WHAT TO DO
Copy out exactly the lines spanning the line with "mouse_move(614, 344)" to the line with "scroll(618, 332, up, 4)", inclusive, from the data underneath, with no pictures.

Saved data entries:

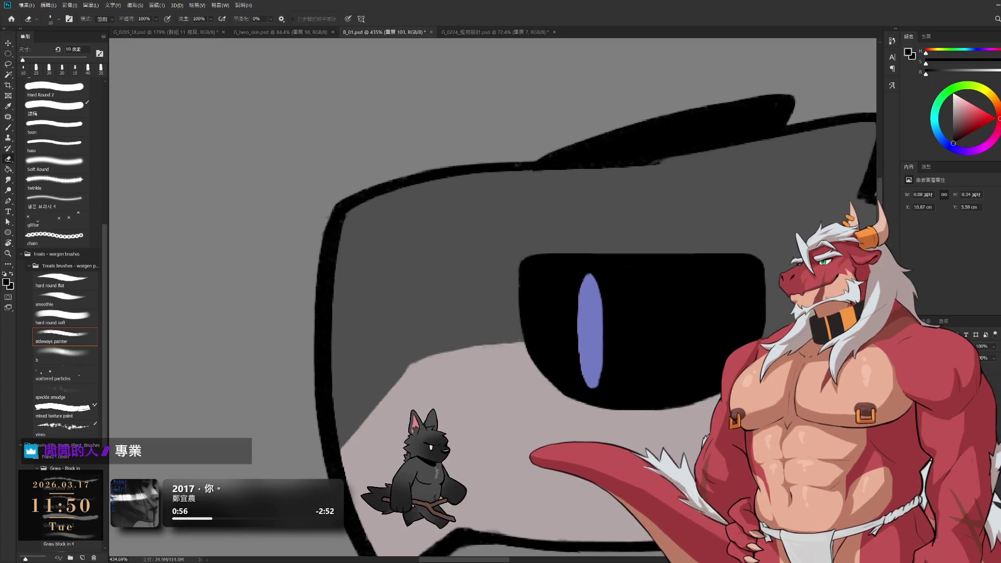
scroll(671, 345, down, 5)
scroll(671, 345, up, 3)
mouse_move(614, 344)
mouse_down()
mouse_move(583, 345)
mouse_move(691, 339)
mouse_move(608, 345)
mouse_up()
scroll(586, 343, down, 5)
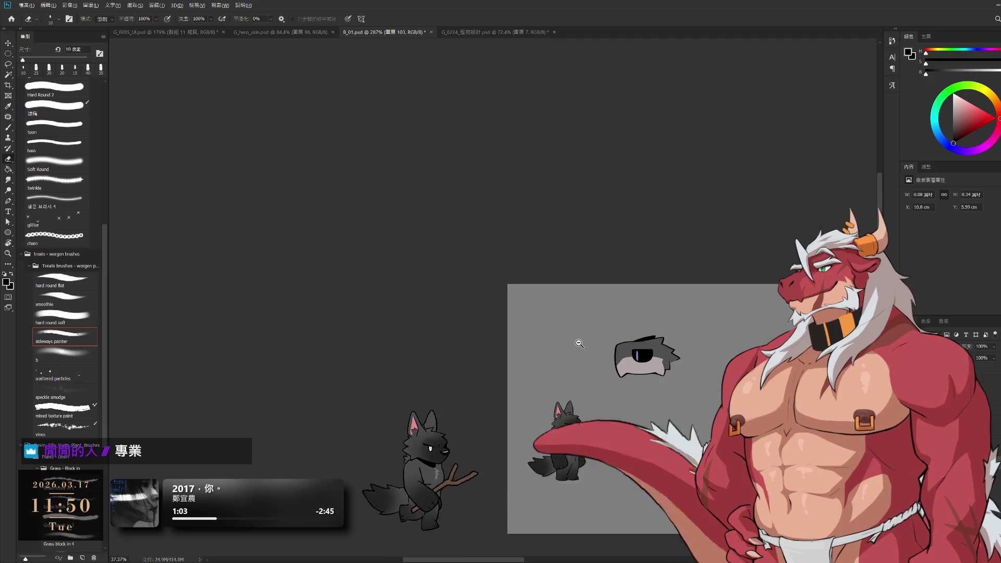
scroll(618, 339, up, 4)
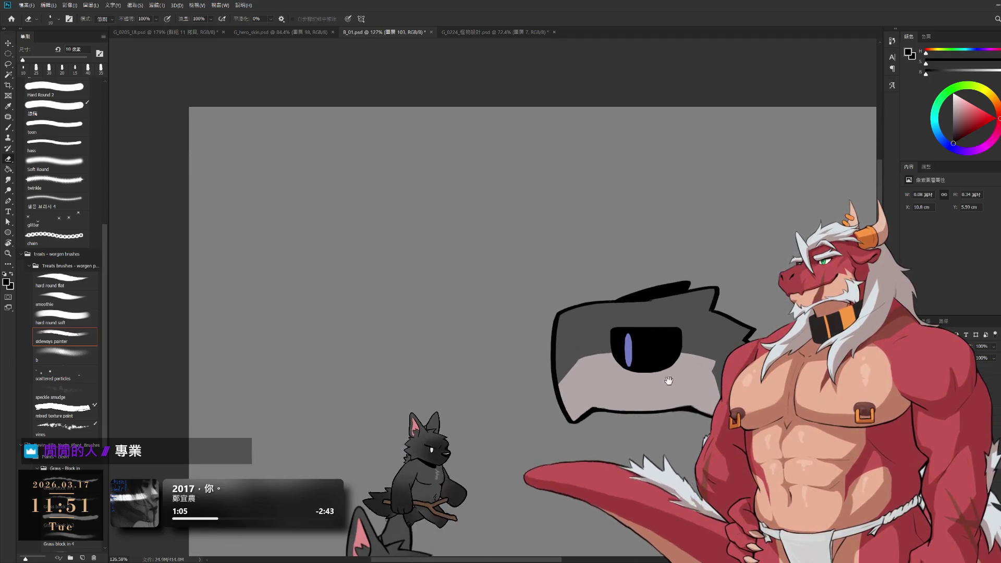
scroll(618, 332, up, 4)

--

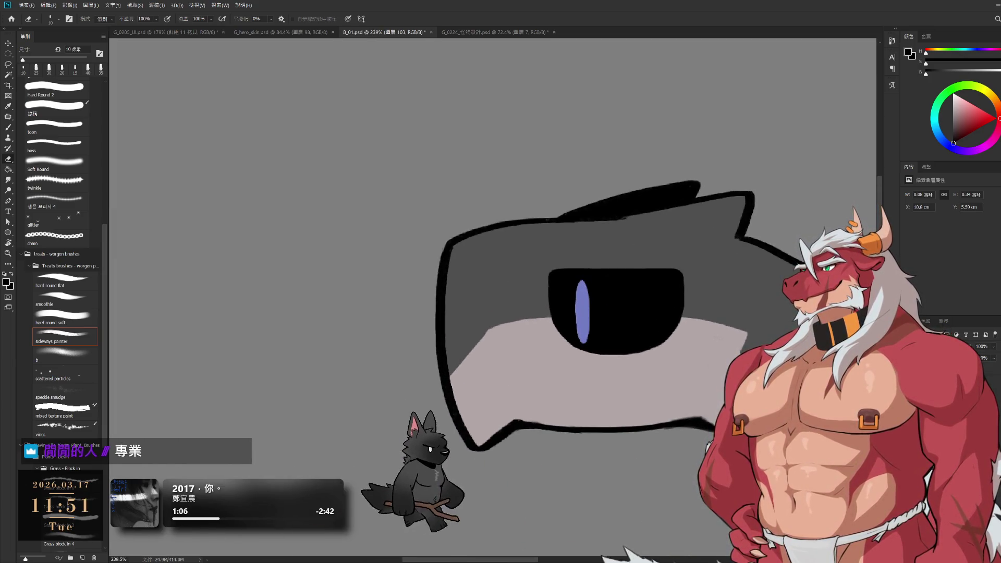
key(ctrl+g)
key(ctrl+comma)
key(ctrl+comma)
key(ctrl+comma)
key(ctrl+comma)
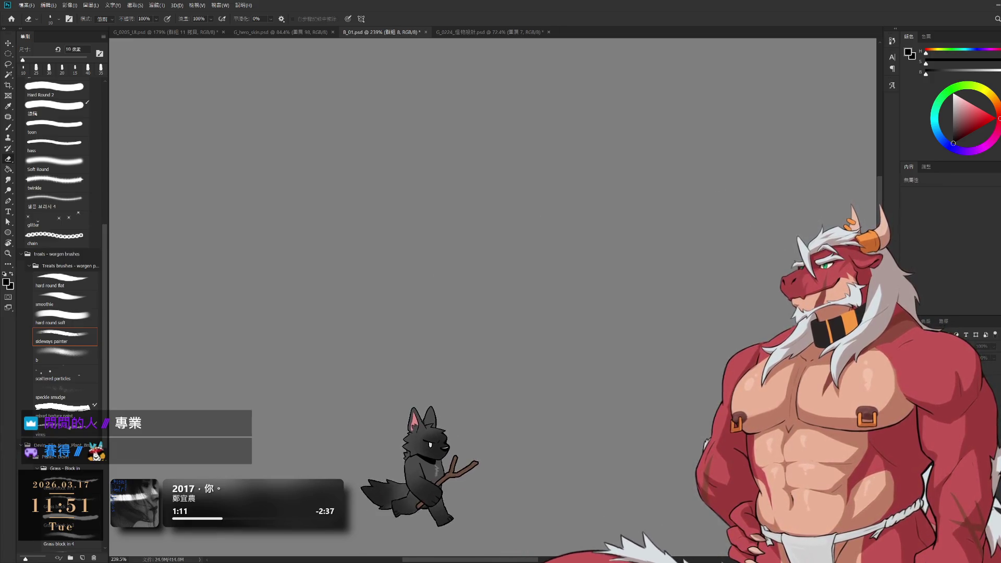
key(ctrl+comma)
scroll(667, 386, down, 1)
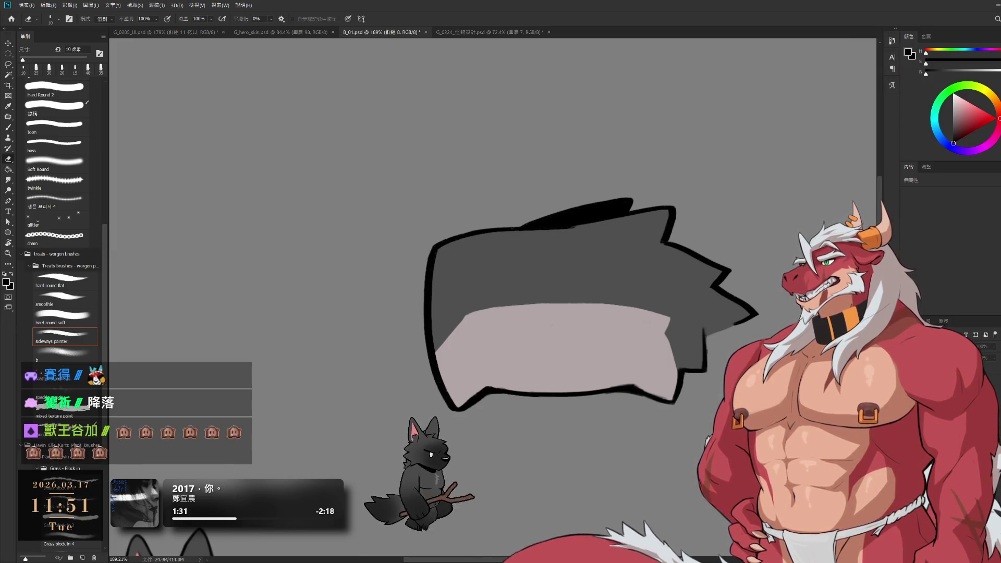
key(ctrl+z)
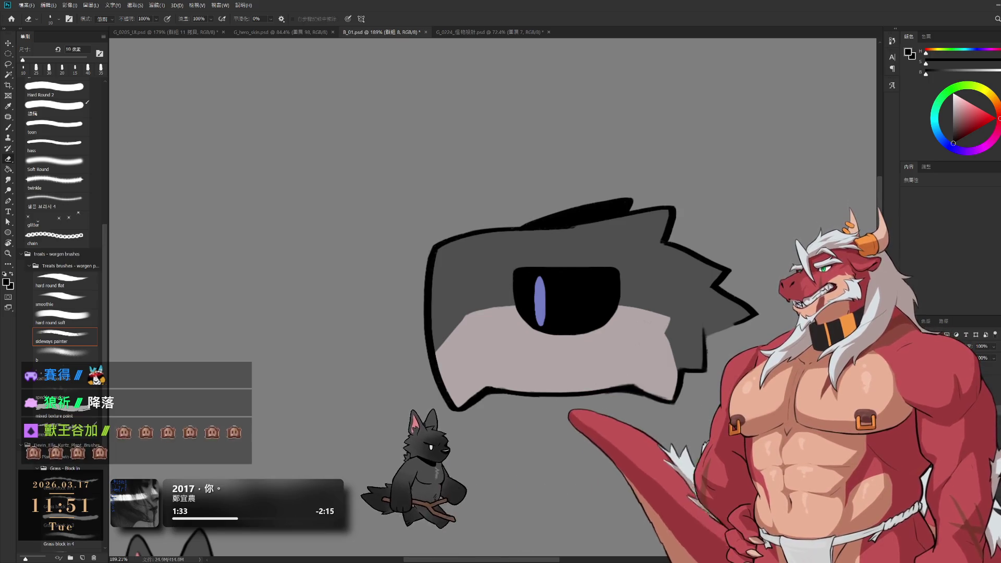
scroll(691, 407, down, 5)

ANSWER
mouse_move(614, 344)
mouse_down()
mouse_move(583, 345)
mouse_move(691, 339)
mouse_move(608, 345)
mouse_up()
scroll(586, 343, down, 5)
scroll(618, 339, up, 4)
scroll(618, 332, up, 4)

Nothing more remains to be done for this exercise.